It happened today - November 28, 2015
Not many people even entered. The Chicago Times-Herald had sponsored the race to drum up the fledgling U.S. car industry. And fledgling is the right word; Duryea’s victory bagged him $2000 back when that was real money and sufficient publicity to make his and his brother’s Motor Wagons company the leading auto manufacturer in America, with a breathtaking 13 sales in the following year. Talk about volume.
As for the race itself, it was meant to go 92 miles, from Chicago to Waukean, Illinois and back (and you had to carry an umpire to make sure you didn’t take a sneaky short cut). But a snowstorm forced organizers to shorten it to 50 miles, to Evanston and back. One journalist wrote that with eight inches of snow “Waukegan might as well have been Timbuktu.” To be honest, for my money it might still be. But that’s not the point.
The point is that Duryea made the trip in 10 hours. So he set a blistering 5 mph pace.
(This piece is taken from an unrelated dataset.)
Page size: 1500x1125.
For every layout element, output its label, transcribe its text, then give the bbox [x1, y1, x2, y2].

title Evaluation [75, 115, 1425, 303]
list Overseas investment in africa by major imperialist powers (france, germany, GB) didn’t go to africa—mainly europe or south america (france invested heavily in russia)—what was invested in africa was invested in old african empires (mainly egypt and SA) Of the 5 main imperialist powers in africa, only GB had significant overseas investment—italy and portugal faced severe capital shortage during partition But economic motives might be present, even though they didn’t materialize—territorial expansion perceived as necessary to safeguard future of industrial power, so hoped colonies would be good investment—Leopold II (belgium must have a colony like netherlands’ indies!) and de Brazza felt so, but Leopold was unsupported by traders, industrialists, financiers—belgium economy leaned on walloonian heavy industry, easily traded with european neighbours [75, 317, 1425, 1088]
Which is easy to ridicule until you hear that thanks to the weather only six cars out of the registered 89 even got to the start line, including two electric cars that promptly died and three Benz cars of which exactly one finished at all.
I love the rules of the race, including that you had to have at least three wheels. I presume they meant at the beginning and the end; the way those cars were built you never knew what might fall off next. Think pre-Wright brothers airplanes on tires wrapped in string. (Seriously, to give something politely referred to as traction in the snow). But here’s the thing.
Much as we admire the skill and courage of modern race-car drivers who achieve genuinely spectacular speeds, and the incredible machines in which they race, Duryea’s feat was actually more difficult and remarkable because the technology was less advanced.
Do not mistake technical progress for the real thing. And remember Frank Duryea, who dared to enter and somehow win a “car race” that almost no one else could even start that had never been seen in the land before.